REQUIRED WORK: Exact copies of all the entries are required, and no pictures should appear in them.

*** EXTRACTED INFORMATION ***

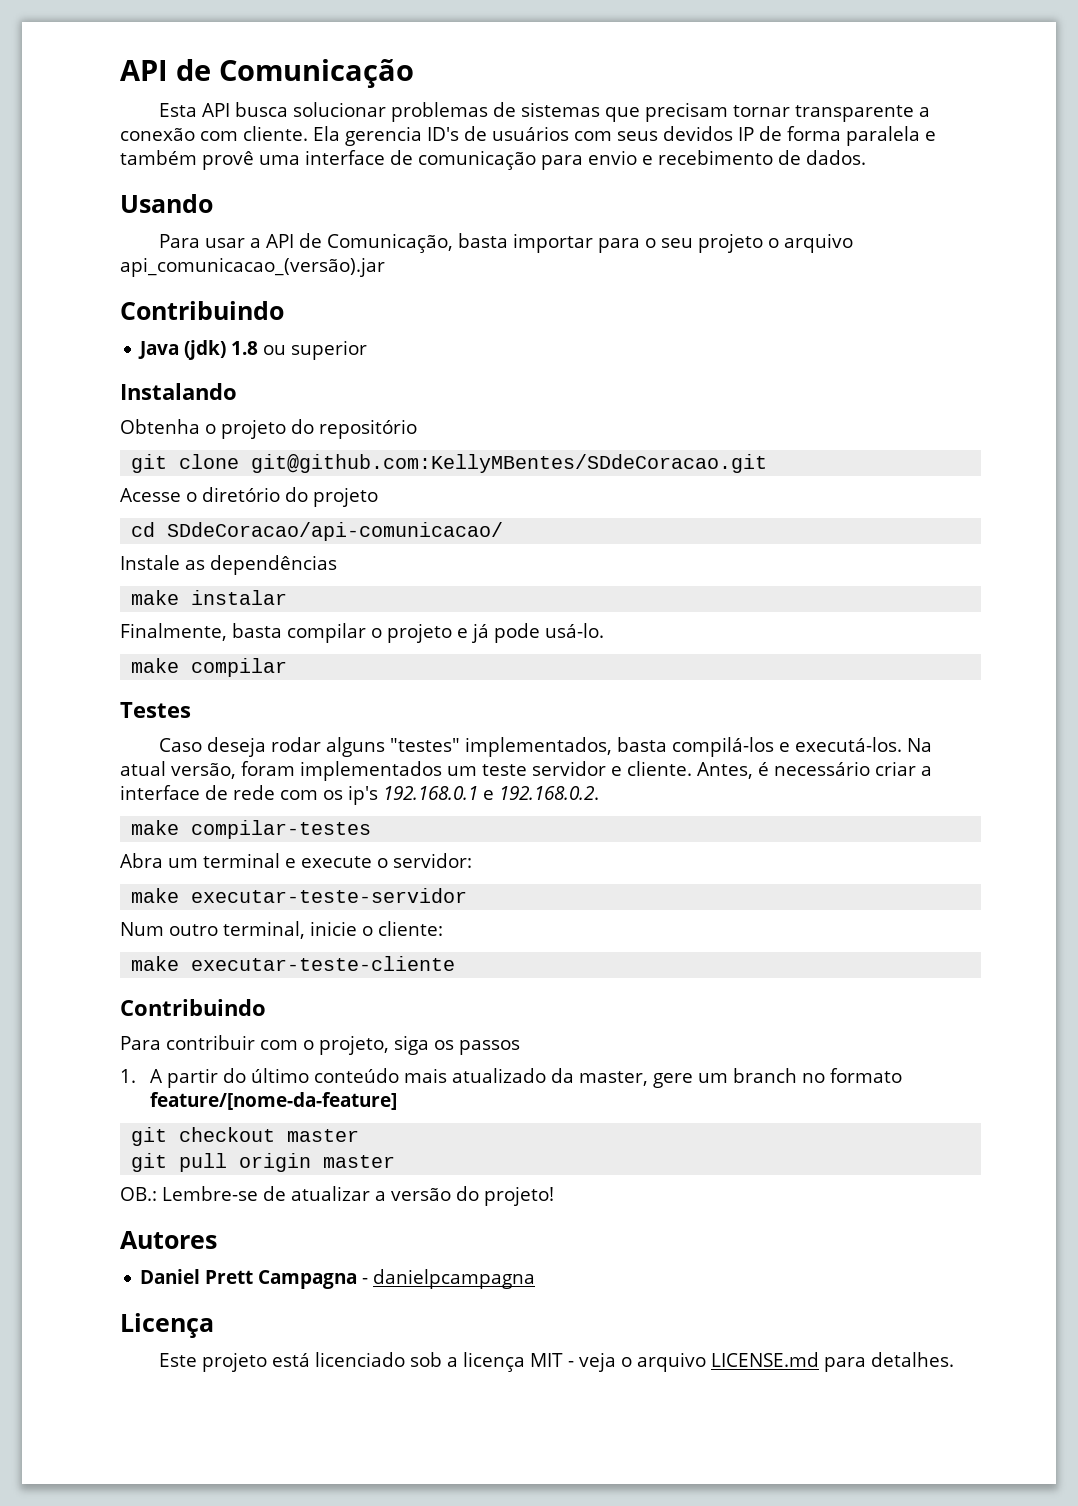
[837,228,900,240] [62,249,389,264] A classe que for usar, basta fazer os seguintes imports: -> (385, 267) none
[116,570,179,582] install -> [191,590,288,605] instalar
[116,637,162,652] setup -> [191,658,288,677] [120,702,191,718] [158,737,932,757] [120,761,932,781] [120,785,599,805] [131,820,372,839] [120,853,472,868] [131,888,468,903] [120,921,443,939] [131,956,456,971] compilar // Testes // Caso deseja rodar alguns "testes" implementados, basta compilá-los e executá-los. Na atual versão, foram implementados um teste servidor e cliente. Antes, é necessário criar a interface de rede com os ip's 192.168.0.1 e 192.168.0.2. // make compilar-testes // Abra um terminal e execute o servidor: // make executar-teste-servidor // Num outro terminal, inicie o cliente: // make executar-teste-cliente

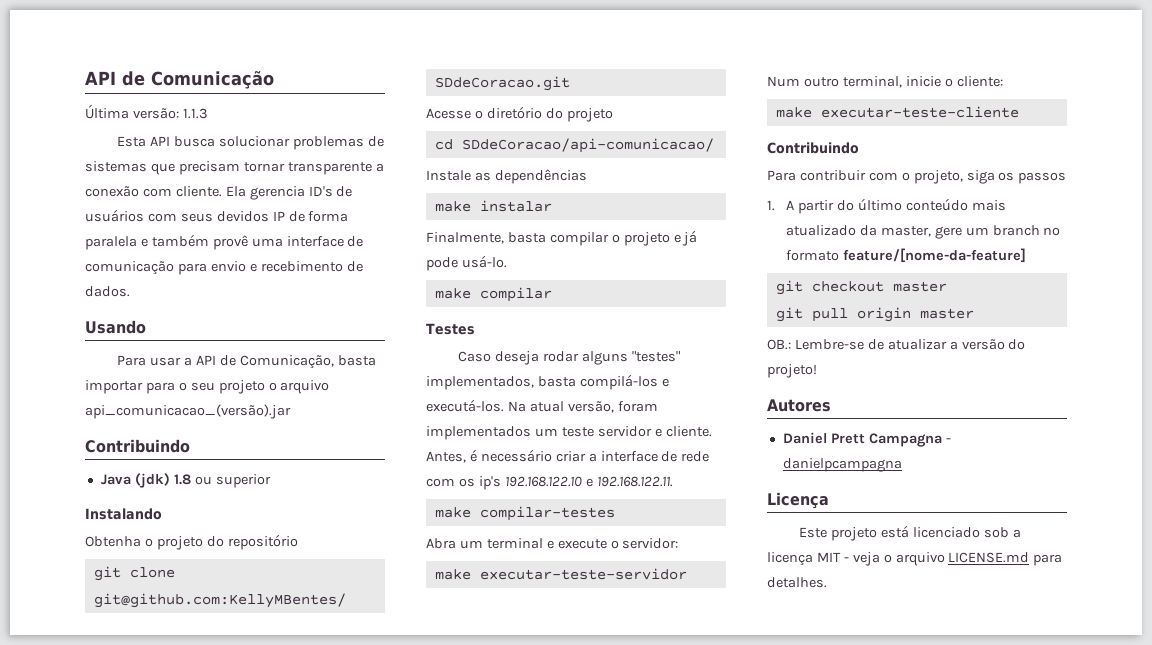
(414, 73) none -> [85,104,208,119] // Última versão: 1.1.3
[383,786,599,800] 192.168.0.1 e 192.168.0.2. -> [504,476,673,487] 192.168.122.10 e 192.168.122.11.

*** End of EXTRACTED INFORMATION ***

ANSWER FOR THE TASK:
[837,228,900,240] [62,249,389,264] A classe que for usar, basta fazer os seguintes imports: -> (385, 267) none
[116,570,179,582] install -> [191,590,288,605] instalar
[116,637,162,652] setup -> [191,658,288,677] [120,702,191,718] [158,737,932,757] [120,761,932,781] [120,785,599,805] [131,820,372,839] [120,853,472,868] [131,888,468,903] [120,921,443,939] [131,956,456,971] compilar // Testes // Caso deseja rodar alguns "testes" implementados, basta compilá-los e executá-los. Na atual versão, foram implementados um teste servidor e cliente. Antes, é necessário criar a interface de rede com os ip's 192.168.0.1 e 192.168.0.2. // make compilar-testes // Abra um terminal e execute o servidor: // make executar-teste-servidor // Num outro terminal, inicie o cliente: // make executar-teste-cliente

(414, 73) none -> [85,104,208,119] // Última versão: 1.1.3
[383,786,599,800] 192.168.0.1 e 192.168.0.2. -> [504,476,673,487] 192.168.122.10 e 192.168.122.11.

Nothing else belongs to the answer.